**WORK INSTRUCTIONS**
Print the portion of the soup recipe below that begins at the words "1. Sauté Aromatics" and stops after the words "release their aroma.", with no changes.
##### PAGE EXTRACT
Vegetables and Aromatics

  • 2 tbsp extra virgin olive oil
  • 2 carrots, diced
  • 2 celery stalks, diced
  • 1 yellow onion, finely diced
  • 2 garlic cloves, minced

Spices and Seasonings

  • 2 tbsp tomato paste
  • 1 tsp paprika powder
  • 1/2 tsp curry powder
  • 1/2 tsp ground cumin
  • 1/2 tsp red pepper flakes
  • Salt and pepper, to taste

Legumes and Broth

  • 1 cup lentils (green or brown)
  • 1 can black beans, drained and rinsed
  • 6 cups vegetable broth
  • 2 bay leaves

Greens and Finishing Touches

  • 2 cups chopped kale
  • Lemon juice, to taste
  • Fresh parsley for garnish (optional)


Instructions

  1. Sauté Aromatics and Vegetables: Heat olive oil in a large pot over medium heat. Add diced carrots, celery, onion, and minced garlic. Sauté for 5-7 minutes until the vegetables are softened and fragrant.
  2. Add Tomato Paste and Spices: Stir in tomato paste along with paprika, curry powder, cumin, red pepper flakes, salt, and pepper. Cook for 1-2 minutes to allow the spices to release their aroma.
  3. Simmer the Soup: Add lentils, rinsed black beans, vegetable broth, and bay leaves to the pot. Stir everything to combine, then cover and simmer on medium-low heat for about 25 minutes, or until the lentils are tender.
##########
##### DATA
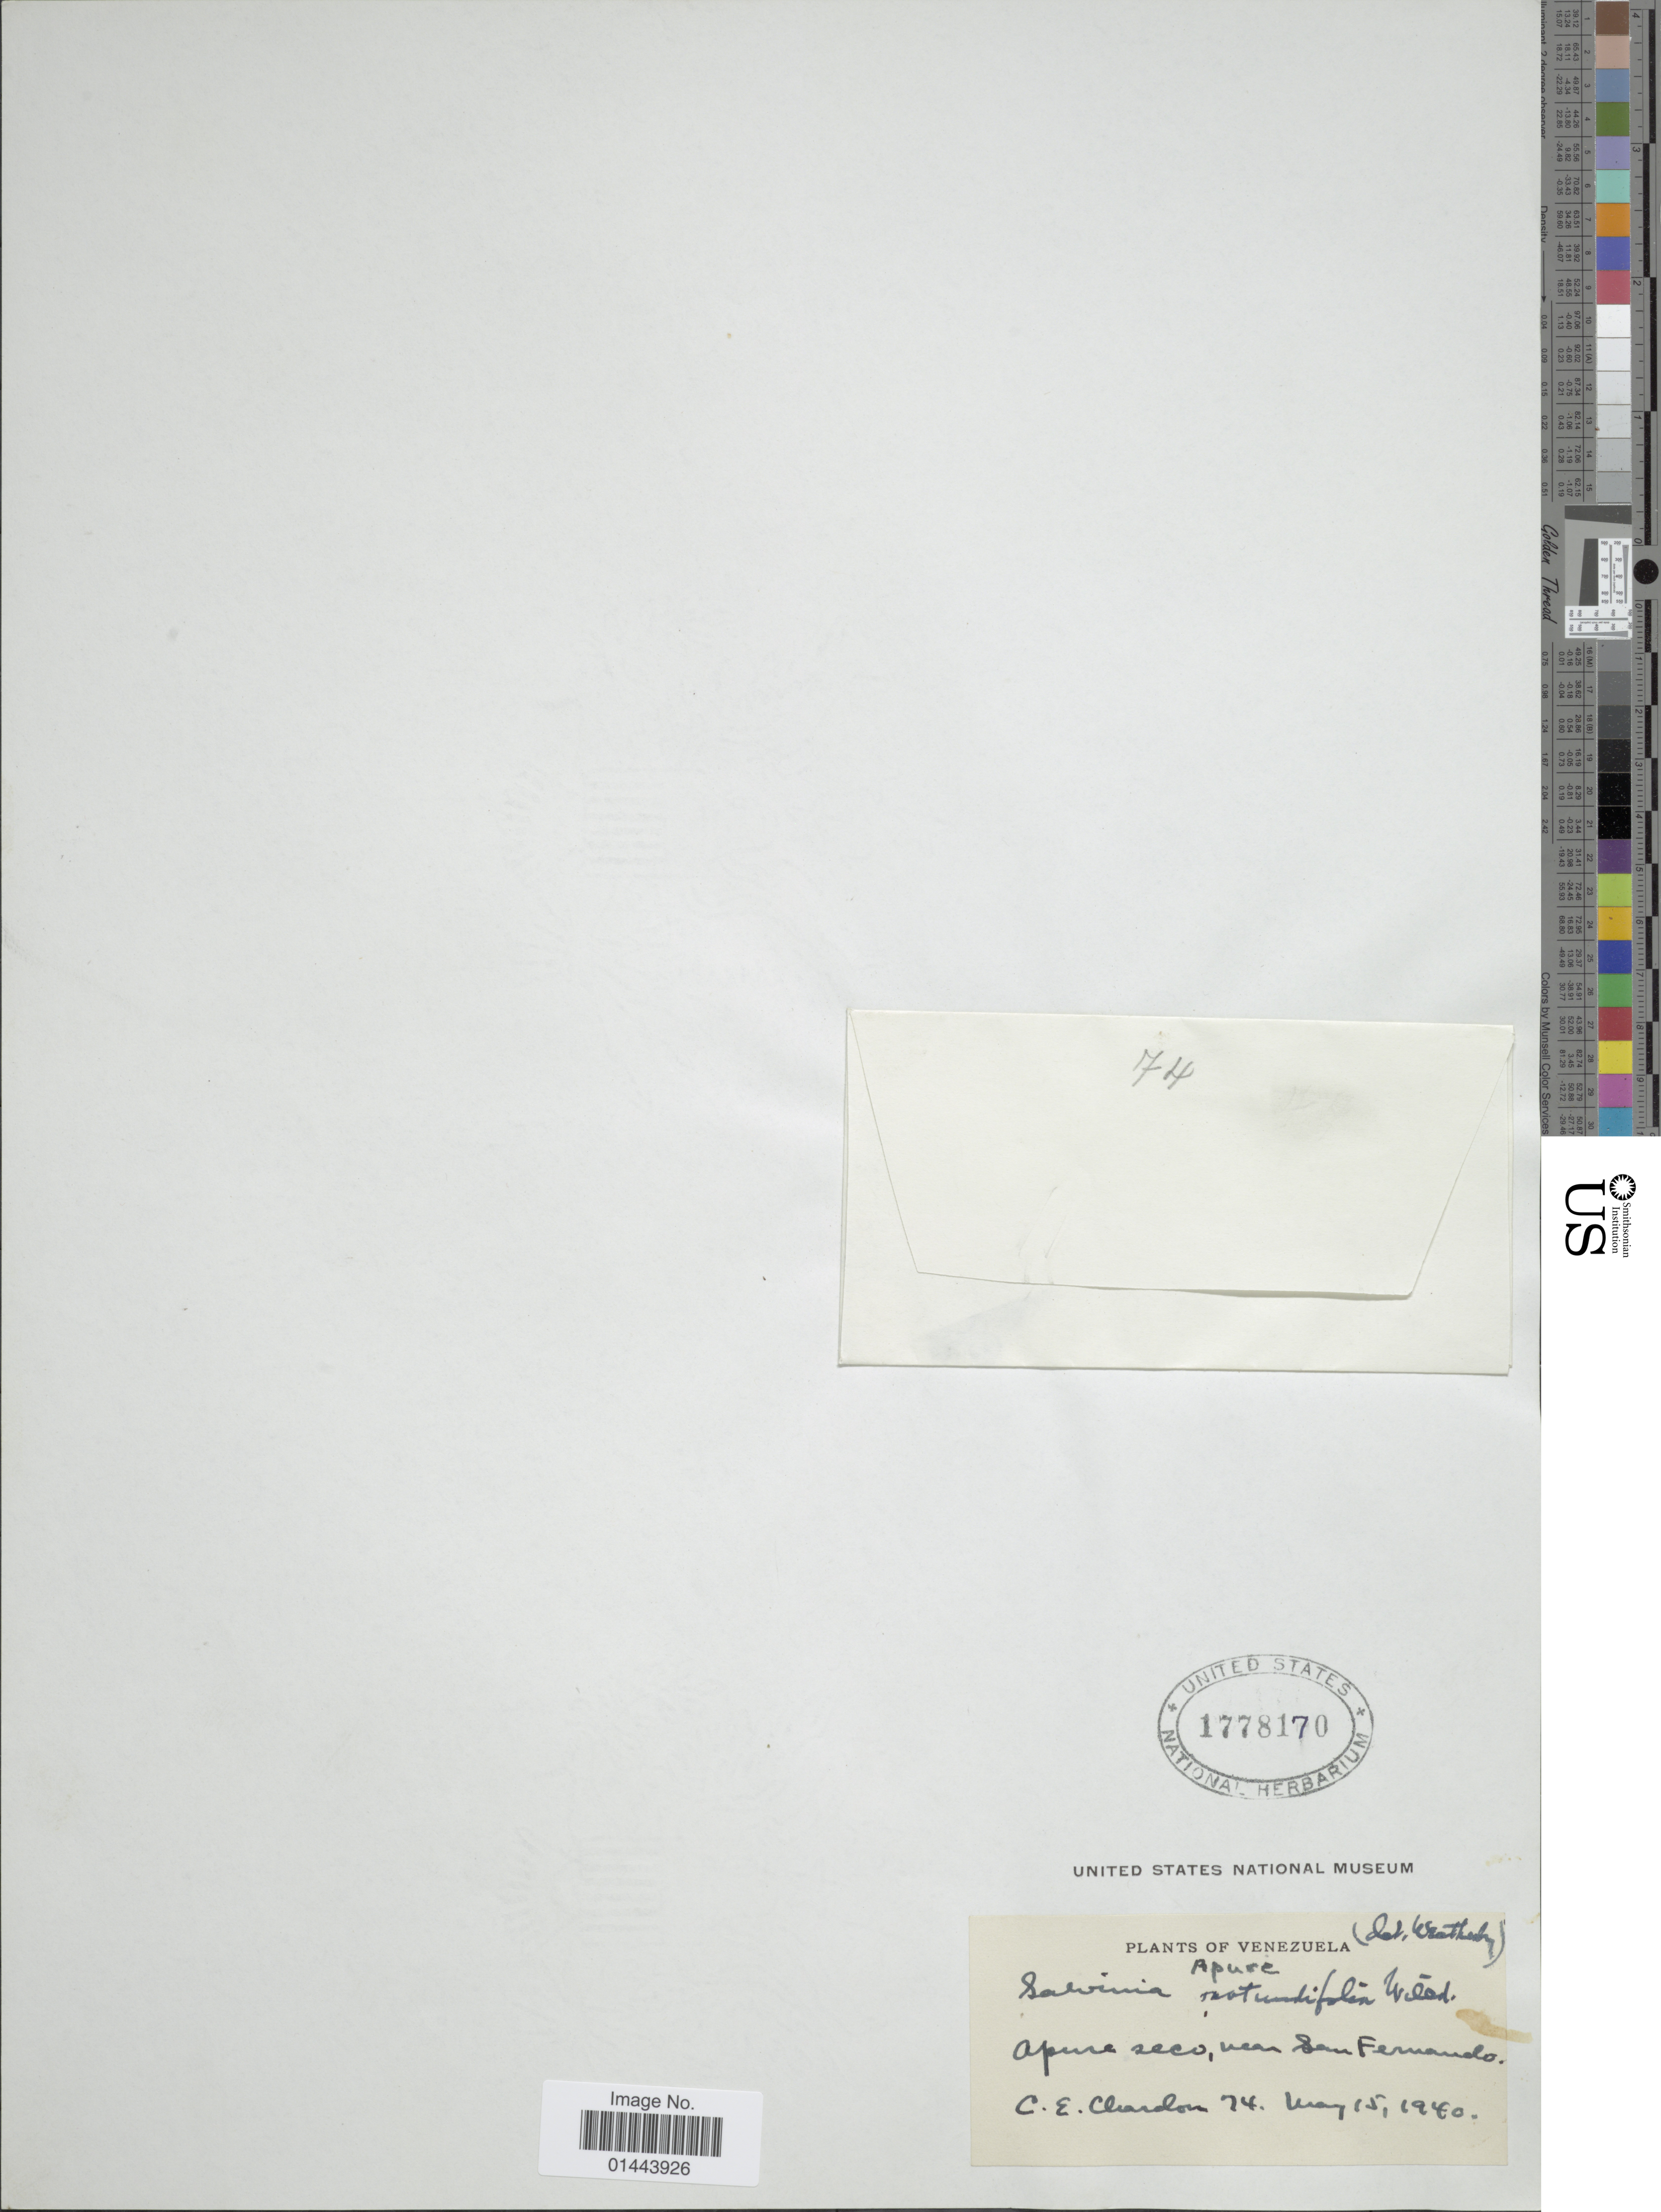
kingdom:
##########
##### DATA
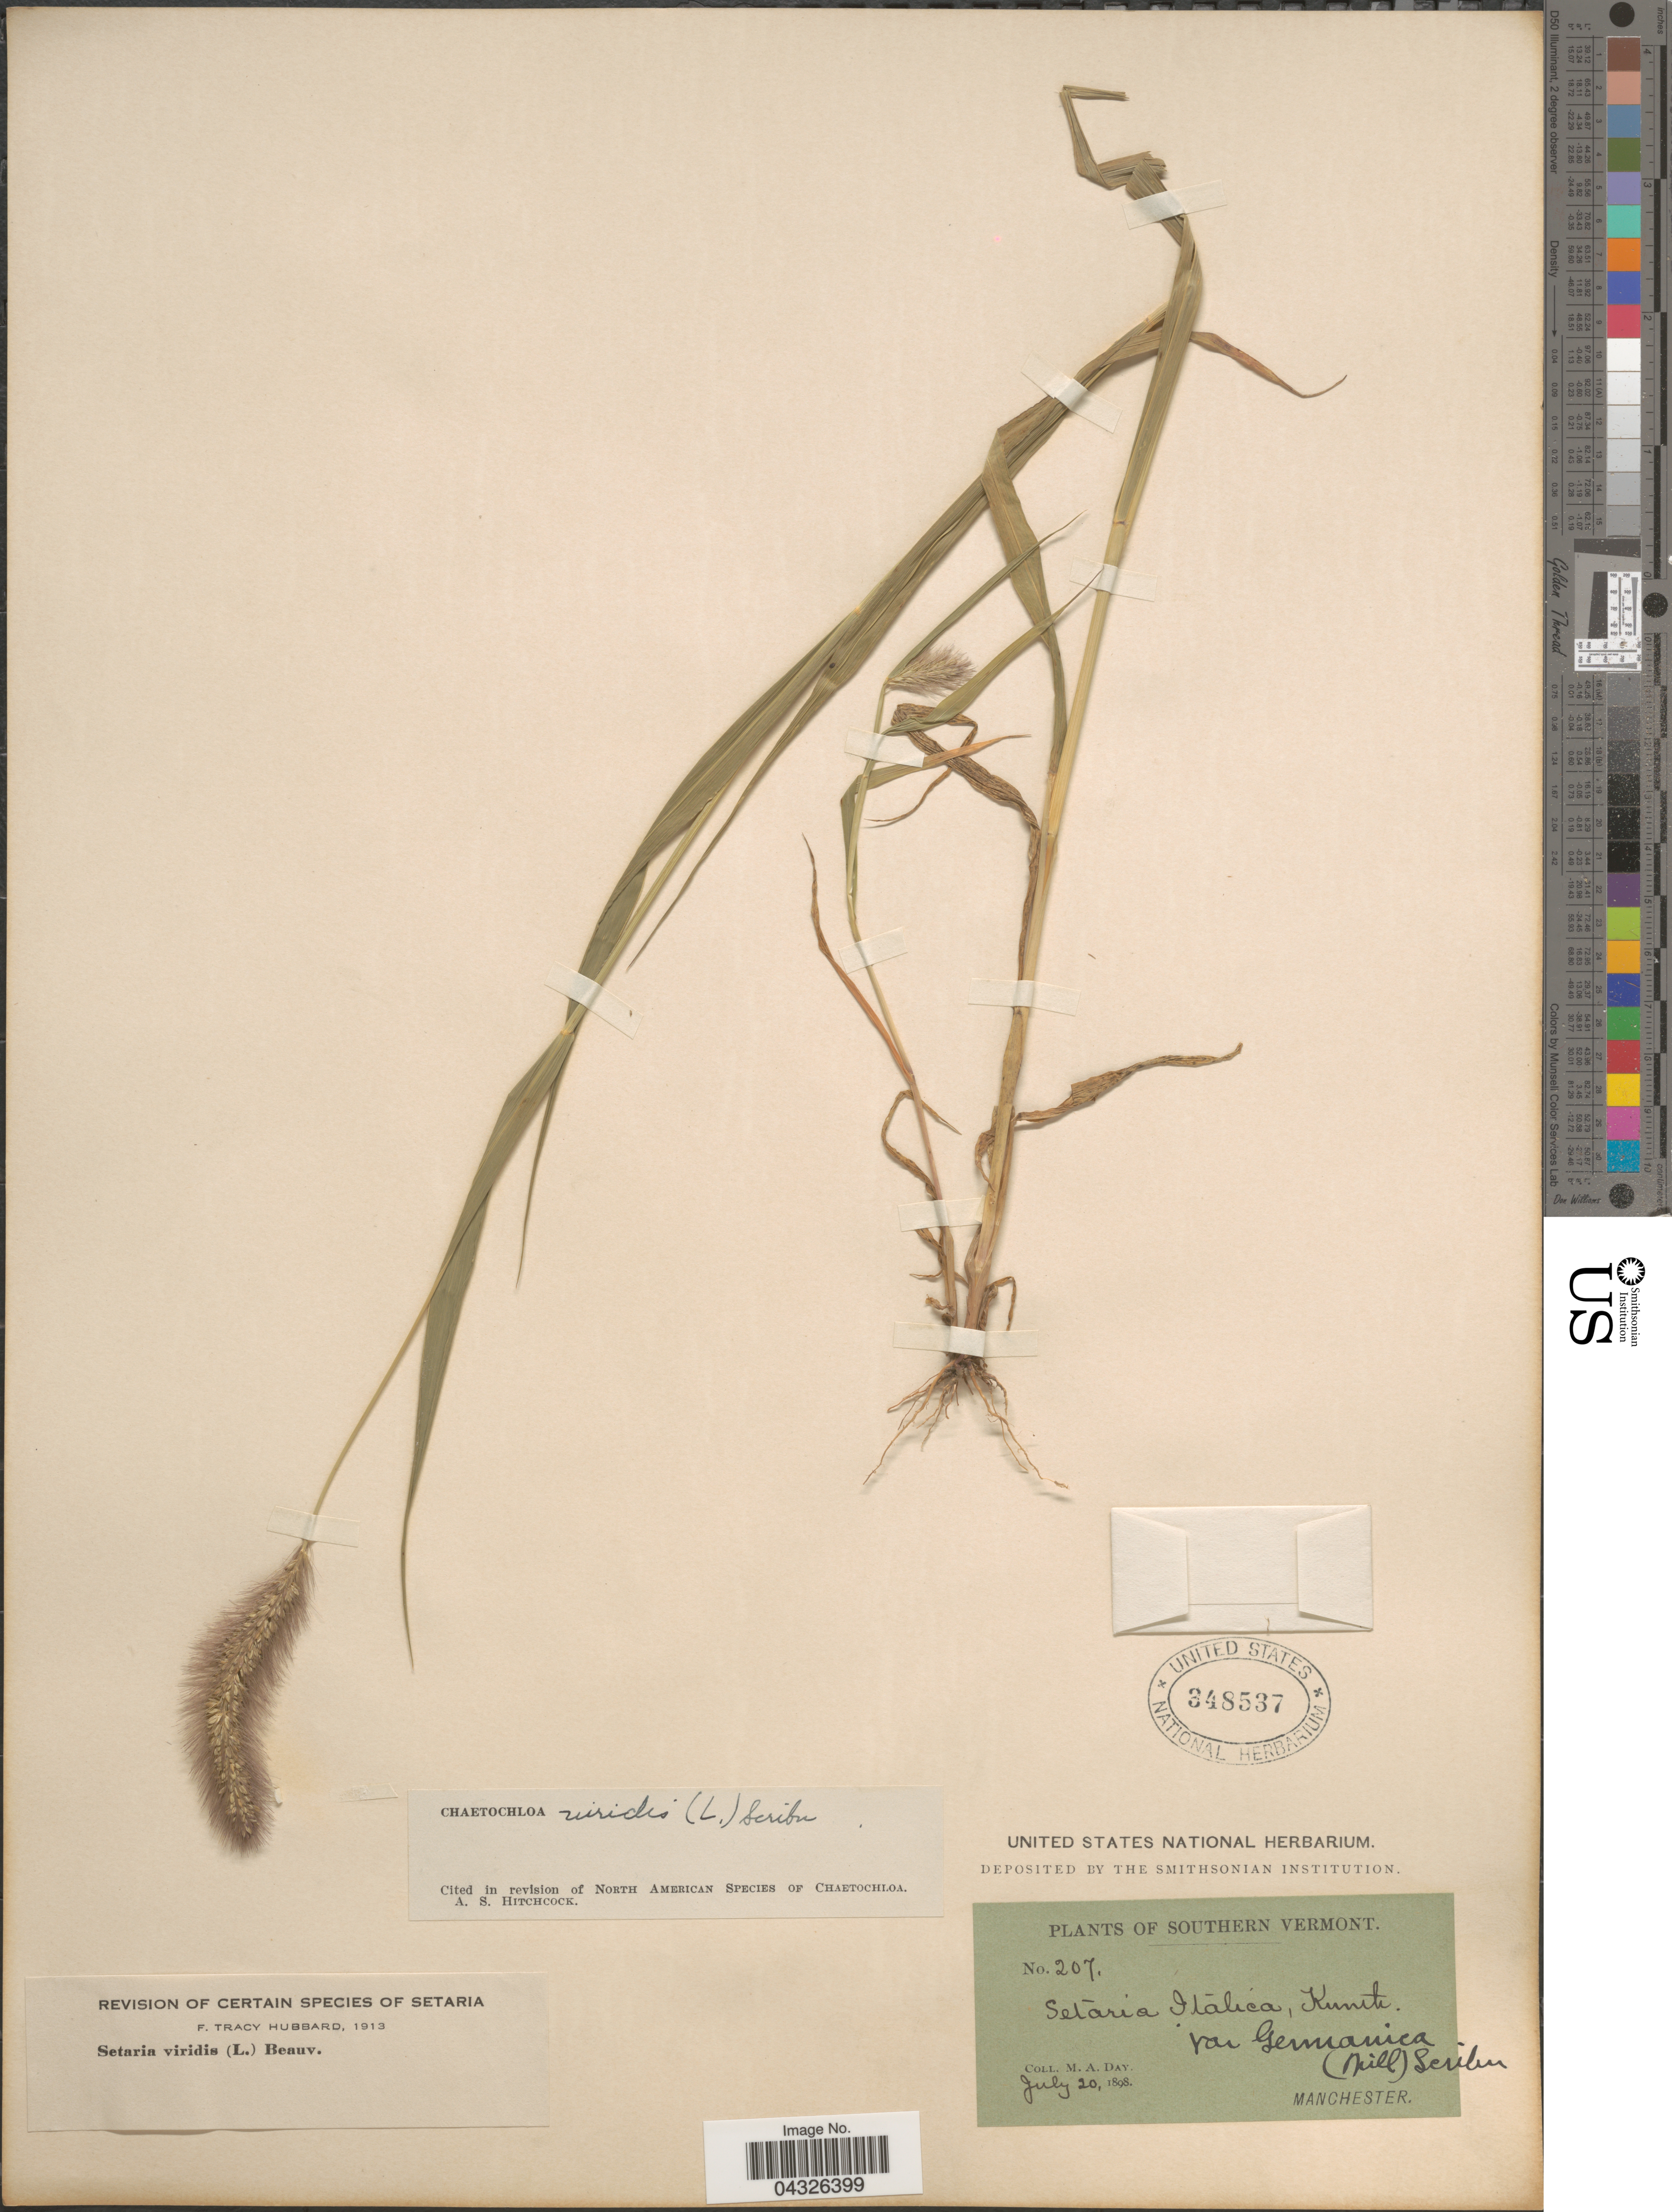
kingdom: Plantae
##########
**RESPONSE BELOW**
1. Sauté Aromatics and Vegetables: Heat olive oil in a large pot over medium heat. Add diced carrots, celery, onion, and minced garlic. Sauté for 5-7 minutes until the vegetables are softened and fragrant.
  2. Add Tomato Paste and Spices: Stir in tomato paste along with paprika, curry powder, cumin, red pepper flakes, salt, and pepper. Cook for 1-2 minutes to allow the spices to release their aroma.